Ramos-Niembro F, Fournié G, Lambert P H
Kidney Int Suppl. 1982 May;11:S29-38.
We investigated the ability of various polyclonal B-cell activators (PBA) to induce immunoglobulin synthesis, circulating immune complexes, and rheumatoid-factor-like autoantibodies. We found that, following the injection of a PBA--bacterial lipopolysaccharide, dextran sulfate, polyriboinosinic-polyribocytidilic acid, or purified protein derivative of tubercle bacteria--a transitory formation of circulating immune complexes occurred simultaneously with an increase in immunoglobulin production. The presence of circulating immune complexes after PBA administration was documented by the 125I-Clq-binding assay and the conglutinin-binding assay, and a partial characterization of this material was achieved. Although the kinetic properties, size, and composition of the immune complexes tested varied with the PBA used, the complexes detected in each group were inactivated by mild reduction and alkylation with 2-mercaptoethanol and were unaffected by DNase treatment. In the mice injected with bacterial lipopolysaccharide, the induction of circulating immune complexes correlated significantly with the presence of rheumatoid-factor-like antibodies, suggesting that this autoantibody may be present within the detected immune complexes. In tissues, glomerular deposits of IgM, IgG, and C3 were observed in a pattern compatible with the deposition of immune complexes. These deposits were progressively associated with marked glomerular abnormalities in mice chronically injected with LPS during 1 year. These data suggest that the induction of polyclonal antibody synthesis, which occurs in a variety of infectious or autoimmune diseases, may be responsible for the high incidence and persistence of immune complexes in these diseases. Such complexes would involve primarily autoantigens and corresponding autoantibodies, such as rheumatoid factor IgG complexes, without the participation of any specific bacterial, viral, or parasitic antigen.

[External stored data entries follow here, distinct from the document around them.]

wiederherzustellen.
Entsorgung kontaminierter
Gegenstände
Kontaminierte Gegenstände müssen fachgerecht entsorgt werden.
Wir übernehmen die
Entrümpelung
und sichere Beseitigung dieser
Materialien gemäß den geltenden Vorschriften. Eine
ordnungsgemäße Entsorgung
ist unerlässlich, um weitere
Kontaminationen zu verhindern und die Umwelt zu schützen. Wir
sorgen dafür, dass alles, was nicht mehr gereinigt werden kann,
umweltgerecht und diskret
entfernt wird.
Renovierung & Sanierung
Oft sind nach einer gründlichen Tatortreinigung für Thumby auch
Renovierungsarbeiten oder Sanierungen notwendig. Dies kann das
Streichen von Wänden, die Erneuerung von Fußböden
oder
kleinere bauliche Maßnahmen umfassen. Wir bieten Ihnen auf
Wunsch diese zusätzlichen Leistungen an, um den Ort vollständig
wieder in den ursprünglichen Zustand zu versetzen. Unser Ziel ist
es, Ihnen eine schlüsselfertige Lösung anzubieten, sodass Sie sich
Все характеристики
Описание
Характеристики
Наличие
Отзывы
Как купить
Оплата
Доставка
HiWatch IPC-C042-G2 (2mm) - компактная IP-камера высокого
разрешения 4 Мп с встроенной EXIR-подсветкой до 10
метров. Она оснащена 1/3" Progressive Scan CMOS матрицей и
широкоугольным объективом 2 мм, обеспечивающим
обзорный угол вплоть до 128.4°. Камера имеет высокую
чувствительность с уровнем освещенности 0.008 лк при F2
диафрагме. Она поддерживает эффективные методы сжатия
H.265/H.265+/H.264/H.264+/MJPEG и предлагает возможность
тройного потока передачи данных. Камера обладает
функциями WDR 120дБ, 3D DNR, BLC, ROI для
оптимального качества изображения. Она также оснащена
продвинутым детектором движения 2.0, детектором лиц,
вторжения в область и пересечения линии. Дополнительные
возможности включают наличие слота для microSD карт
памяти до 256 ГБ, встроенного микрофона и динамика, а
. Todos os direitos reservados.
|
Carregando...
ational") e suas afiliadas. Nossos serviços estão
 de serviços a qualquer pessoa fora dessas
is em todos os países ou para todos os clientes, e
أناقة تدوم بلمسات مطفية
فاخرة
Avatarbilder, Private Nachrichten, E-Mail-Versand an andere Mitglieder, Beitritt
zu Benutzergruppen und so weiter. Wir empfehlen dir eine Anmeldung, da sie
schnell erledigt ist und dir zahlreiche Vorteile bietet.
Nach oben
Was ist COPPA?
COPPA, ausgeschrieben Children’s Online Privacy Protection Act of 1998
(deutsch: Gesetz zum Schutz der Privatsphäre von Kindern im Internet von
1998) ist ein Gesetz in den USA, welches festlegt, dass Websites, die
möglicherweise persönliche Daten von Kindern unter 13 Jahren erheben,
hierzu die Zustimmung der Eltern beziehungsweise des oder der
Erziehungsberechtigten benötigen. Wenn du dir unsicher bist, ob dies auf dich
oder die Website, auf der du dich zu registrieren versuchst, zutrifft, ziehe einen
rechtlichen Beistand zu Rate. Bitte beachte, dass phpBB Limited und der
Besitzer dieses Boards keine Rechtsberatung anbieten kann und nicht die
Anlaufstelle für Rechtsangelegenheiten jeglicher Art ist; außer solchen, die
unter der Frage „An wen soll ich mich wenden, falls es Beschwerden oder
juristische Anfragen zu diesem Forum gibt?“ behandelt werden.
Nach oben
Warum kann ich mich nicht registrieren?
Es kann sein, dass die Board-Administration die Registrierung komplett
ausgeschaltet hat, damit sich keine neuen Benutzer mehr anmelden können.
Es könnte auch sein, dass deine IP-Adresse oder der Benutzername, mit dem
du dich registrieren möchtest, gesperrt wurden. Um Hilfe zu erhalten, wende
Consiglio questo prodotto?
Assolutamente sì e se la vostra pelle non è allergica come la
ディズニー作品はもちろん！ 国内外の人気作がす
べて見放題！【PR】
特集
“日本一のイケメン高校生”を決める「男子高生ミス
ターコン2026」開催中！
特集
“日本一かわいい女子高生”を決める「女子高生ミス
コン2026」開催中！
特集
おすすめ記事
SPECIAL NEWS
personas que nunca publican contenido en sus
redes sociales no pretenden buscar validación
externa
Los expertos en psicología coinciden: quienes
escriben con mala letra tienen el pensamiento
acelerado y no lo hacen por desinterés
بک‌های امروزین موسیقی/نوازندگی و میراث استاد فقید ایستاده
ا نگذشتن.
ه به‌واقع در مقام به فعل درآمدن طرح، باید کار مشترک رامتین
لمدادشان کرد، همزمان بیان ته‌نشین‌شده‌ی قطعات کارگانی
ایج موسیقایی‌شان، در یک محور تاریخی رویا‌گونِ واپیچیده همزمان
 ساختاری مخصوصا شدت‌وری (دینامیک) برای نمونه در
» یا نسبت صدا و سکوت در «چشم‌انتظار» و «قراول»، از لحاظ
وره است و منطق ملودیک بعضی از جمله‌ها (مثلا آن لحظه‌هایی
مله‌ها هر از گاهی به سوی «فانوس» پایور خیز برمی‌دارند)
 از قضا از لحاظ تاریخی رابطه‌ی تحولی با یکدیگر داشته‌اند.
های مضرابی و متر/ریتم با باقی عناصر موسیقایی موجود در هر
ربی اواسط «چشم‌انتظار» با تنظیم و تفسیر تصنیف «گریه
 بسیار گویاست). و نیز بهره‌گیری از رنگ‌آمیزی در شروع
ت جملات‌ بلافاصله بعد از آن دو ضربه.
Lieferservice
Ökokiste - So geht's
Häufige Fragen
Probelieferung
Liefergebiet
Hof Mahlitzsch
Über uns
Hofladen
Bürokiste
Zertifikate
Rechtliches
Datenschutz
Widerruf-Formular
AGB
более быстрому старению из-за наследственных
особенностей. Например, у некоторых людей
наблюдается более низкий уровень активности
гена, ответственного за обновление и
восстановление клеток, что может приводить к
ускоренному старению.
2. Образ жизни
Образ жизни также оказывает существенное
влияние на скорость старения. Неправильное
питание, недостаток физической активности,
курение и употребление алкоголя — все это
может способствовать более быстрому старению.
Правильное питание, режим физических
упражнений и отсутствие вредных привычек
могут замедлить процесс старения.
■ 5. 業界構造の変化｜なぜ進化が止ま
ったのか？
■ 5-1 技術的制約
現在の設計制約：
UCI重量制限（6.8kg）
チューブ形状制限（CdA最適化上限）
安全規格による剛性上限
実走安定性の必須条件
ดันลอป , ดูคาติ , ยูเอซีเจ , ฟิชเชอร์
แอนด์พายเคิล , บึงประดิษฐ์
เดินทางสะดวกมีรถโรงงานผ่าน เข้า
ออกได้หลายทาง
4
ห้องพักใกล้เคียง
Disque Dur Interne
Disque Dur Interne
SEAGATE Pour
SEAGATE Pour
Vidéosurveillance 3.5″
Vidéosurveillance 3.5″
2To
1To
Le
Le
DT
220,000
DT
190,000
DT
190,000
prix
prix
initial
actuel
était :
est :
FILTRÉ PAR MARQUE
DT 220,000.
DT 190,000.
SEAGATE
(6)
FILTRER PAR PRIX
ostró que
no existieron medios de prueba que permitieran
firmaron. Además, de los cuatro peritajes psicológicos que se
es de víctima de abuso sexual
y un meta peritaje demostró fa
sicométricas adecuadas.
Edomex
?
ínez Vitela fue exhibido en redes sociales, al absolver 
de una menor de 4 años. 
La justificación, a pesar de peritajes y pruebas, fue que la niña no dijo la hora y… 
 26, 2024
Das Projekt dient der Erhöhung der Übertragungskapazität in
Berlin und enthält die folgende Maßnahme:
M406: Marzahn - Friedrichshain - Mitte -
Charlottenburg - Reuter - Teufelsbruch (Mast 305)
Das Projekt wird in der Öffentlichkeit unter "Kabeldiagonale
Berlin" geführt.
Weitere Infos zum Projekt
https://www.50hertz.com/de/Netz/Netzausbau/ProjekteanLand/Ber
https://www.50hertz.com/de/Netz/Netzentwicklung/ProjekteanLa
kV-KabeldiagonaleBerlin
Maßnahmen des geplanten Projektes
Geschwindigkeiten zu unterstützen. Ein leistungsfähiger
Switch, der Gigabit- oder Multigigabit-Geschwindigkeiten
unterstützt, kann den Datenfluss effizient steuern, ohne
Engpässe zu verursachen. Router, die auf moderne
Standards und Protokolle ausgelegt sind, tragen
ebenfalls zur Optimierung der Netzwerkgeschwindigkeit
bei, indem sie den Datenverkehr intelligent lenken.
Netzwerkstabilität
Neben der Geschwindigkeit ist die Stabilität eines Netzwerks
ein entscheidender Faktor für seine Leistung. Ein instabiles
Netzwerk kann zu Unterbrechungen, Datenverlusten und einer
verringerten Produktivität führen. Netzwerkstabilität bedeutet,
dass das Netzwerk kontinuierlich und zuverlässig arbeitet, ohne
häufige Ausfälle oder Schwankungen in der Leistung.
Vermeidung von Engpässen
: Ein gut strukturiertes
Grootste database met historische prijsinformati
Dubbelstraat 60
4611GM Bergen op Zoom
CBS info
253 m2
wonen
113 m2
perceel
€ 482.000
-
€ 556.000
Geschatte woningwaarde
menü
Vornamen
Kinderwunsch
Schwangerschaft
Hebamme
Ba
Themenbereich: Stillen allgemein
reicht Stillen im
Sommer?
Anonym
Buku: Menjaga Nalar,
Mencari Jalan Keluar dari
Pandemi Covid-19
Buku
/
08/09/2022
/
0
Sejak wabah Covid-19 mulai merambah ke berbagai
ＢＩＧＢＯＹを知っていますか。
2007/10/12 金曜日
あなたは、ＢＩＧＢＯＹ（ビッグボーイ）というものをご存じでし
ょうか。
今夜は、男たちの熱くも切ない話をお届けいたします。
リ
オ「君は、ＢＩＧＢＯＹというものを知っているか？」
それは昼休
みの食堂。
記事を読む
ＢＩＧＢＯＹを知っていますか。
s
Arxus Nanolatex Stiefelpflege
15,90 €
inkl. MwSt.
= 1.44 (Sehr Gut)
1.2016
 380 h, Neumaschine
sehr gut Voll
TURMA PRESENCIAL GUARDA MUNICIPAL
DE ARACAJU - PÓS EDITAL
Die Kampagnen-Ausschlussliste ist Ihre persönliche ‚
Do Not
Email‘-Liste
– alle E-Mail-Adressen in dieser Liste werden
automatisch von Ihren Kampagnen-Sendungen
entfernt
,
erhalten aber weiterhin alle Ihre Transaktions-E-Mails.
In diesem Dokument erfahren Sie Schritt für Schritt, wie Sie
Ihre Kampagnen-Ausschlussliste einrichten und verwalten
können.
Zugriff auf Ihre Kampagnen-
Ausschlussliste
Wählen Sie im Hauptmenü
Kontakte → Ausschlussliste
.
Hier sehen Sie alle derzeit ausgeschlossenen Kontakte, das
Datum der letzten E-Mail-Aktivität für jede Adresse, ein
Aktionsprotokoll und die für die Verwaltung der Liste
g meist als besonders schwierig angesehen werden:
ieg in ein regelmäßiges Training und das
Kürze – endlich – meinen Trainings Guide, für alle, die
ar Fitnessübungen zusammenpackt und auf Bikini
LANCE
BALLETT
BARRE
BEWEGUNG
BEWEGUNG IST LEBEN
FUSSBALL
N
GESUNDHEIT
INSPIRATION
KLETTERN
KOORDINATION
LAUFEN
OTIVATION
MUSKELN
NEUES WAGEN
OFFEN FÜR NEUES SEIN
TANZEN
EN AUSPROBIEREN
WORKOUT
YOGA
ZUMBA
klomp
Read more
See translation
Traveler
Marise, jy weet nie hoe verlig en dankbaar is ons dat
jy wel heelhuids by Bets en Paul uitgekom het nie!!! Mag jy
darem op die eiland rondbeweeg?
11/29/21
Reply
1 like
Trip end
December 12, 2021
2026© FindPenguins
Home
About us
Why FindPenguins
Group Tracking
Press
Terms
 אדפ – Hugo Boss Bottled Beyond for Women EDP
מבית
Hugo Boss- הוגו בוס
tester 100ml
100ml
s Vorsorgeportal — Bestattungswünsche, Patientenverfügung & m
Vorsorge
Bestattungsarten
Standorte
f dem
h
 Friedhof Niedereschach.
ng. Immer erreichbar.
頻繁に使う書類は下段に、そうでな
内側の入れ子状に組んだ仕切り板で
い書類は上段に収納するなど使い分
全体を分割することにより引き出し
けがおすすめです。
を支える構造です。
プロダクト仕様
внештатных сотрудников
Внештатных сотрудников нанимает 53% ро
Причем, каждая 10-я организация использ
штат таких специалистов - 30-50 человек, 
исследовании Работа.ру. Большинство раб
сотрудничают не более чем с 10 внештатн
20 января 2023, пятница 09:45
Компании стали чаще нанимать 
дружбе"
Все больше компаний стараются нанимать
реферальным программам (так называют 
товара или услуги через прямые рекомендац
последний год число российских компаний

我们研究了各种多克隆B细胞激活剂(PBA)诱导免疫球蛋白合成、循环免疫复合物和类风湿因子样自身抗体的能力。我们发现,在注射一种PBA——细菌脂多糖、硫酸葡聚糖、聚肌苷酸-聚胞苷酸或结核杆菌纯化蛋白衍生物后——循环免疫复合物的短暂形成与免疫球蛋白产生的增加同时发生。通过125I-Clq结合试验和胶固素结合试验记录了PBA给药后循环免疫复合物的存在,并对该物质进行了部分特性鉴定。尽管所测试的免疫复合物的动力学特性、大小和组成因所用的PBA而异,但每组中检测到的复合物经2-巯基乙醇轻度还原和烷基化后失活,且不受DNase处理的影响。在注射细菌脂多糖的小鼠中,循环免疫复合物的诱导与类风湿因子样抗体的存在显著相关,这表明这种自身抗体可能存在于检测到的免疫复合物中。在组织中,观察到IgM、IgG和C3的肾小球沉积物,其模式与免疫复合物的沉积一致。在1年期间长期注射LPS的小鼠中,这些沉积物逐渐与明显的肾小球异常相关。这些数据表明,在多种感染性或自身免疫性疾病中发生的多克隆抗体合成的诱导,可能是这些疾病中免疫复合物高发生率和持续存在的原因。此类复合物主要涉及自身抗原和相应的自身抗体,如类风湿因子IgG复合物,而无需任何特定细菌、病毒或寄生虫抗原的参与。